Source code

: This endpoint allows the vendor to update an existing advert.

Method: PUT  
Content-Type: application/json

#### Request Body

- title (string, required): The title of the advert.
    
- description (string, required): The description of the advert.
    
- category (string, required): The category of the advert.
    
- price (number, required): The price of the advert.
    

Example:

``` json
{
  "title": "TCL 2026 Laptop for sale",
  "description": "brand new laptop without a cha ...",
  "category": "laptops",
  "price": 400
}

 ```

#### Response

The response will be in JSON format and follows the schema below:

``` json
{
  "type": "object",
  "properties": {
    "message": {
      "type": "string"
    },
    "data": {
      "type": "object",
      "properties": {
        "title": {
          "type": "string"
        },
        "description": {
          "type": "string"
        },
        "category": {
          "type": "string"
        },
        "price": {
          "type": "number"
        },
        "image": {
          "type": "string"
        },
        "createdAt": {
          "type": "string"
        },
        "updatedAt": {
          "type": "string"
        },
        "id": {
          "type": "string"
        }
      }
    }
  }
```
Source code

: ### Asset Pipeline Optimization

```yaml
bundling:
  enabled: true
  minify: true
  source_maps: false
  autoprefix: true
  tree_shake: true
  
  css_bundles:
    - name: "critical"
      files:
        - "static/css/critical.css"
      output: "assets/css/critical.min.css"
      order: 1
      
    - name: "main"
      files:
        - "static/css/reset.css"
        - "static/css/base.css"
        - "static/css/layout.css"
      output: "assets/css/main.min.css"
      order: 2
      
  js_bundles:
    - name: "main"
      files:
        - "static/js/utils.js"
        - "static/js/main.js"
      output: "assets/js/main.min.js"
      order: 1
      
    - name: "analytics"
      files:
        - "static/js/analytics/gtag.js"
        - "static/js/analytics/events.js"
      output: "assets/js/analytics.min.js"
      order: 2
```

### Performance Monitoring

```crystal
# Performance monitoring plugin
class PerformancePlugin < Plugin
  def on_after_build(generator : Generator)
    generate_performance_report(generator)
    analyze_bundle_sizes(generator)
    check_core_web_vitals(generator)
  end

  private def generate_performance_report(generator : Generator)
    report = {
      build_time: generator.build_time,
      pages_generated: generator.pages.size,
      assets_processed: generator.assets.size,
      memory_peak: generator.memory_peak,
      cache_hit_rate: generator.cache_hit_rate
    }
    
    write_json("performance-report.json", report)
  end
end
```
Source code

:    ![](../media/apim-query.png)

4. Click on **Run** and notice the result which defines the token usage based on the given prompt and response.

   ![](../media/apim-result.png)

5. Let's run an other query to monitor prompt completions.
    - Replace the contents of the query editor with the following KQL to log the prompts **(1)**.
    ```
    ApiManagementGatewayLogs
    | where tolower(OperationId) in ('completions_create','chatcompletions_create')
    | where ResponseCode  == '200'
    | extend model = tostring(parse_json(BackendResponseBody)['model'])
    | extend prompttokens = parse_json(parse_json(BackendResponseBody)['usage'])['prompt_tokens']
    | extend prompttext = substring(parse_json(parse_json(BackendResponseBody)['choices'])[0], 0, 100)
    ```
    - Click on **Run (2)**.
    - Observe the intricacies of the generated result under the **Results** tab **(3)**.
---*---
Repeat back all of the material, character for character.

Source code

: This endpoint allows the vendor to update an existing advert.

Method: PUT  
Content-Type: application/json

#### Request Body

- title (string, required): The title of the advert.
    
- description (string, required): The description of the advert.
    
- category (string, required): The category of the advert.
    
- price (number, required): The price of the advert.
    

Example:

``` json
{
  "title": "TCL 2026 Laptop for sale",
  "description": "brand new laptop without a cha ...",
  "category": "laptops",
  "price": 400
}

 ```

#### Response

The response will be in JSON format and follows the schema below:

``` json
{
  "type": "object",
  "properties": {
    "message": {
      "type": "string"
    },
    "data": {
      "type": "object",
      "properties": {
        "title": {
          "type": "string"
        },
        "description": {
          "type": "string"
        },
        "category": {
          "type": "string"
        },
        "price": {
          "type": "number"
        },
        "image": {
          "type": "string"
        },
        "createdAt": {
          "type": "string"
        },
        "updatedAt": {
          "type": "string"
        },
        "id": {
          "type": "string"
        }
      }
    }
  }
```
Source code

: ### Asset Pipeline Optimization

```yaml
bundling:
  enabled: true
  minify: true
  source_maps: false
  autoprefix: true
  tree_shake: true
  
  css_bundles:
    - name: "critical"
      files:
        - "static/css/critical.css"
      output: "assets/css/critical.min.css"
      order: 1
      
    - name: "main"
      files:
        - "static/css/reset.css"
        - "static/css/base.css"
        - "static/css/layout.css"
      output: "assets/css/main.min.css"
      order: 2
      
  js_bundles:
    - name: "main"
      files:
        - "static/js/utils.js"
        - "static/js/main.js"
      output: "assets/js/main.min.js"
      order: 1
      
    - name: "analytics"
      files:
        - "static/js/analytics/gtag.js"
        - "static/js/analytics/events.js"
      output: "assets/js/analytics.min.js"
      order: 2
```

### Performance Monitoring

```crystal
# Performance monitoring plugin
class PerformancePlugin < Plugin
  def on_after_build(generator : Generator)
    generate_performance_report(generator)
    analyze_bundle_sizes(generator)
    check_core_web_vitals(generator)
  end

  private def generate_performance_report(generator : Generator)
    report = {
      build_time: generator.build_time,
      pages_generated: generator.pages.size,
      assets_processed: generator.assets.size,
      memory_peak: generator.memory_peak,
      cache_hit_rate: generator.cache_hit_rate
    }
    
    write_json("performance-report.json", report)
  end
end
```
Source code

:    ![](../media/apim-query.png)

4. Click on **Run** and notice the result which defines the token usage based on the given prompt and response.

   ![](../media/apim-result.png)

5. Let's run an other query to monitor prompt completions.
    - Replace the contents of the query editor with the following KQL to log the prompts **(1)**.
    ```
    ApiManagementGatewayLogs
    | where tolower(OperationId) in ('completions_create','chatcompletions_create')
    | where ResponseCode  == '200'
    | extend model = tostring(parse_json(BackendResponseBody)['model'])
    | extend prompttokens = parse_json(parse_json(BackendResponseBody)['usage'])['prompt_tokens']
    | extend prompttext = substring(parse_json(parse_json(BackendResponseBody)['choices'])[0], 0, 100)
    ```
    - Click on **Run (2)**.
    - Observe the intricacies of the generated result under the **Results** tab **(3)**.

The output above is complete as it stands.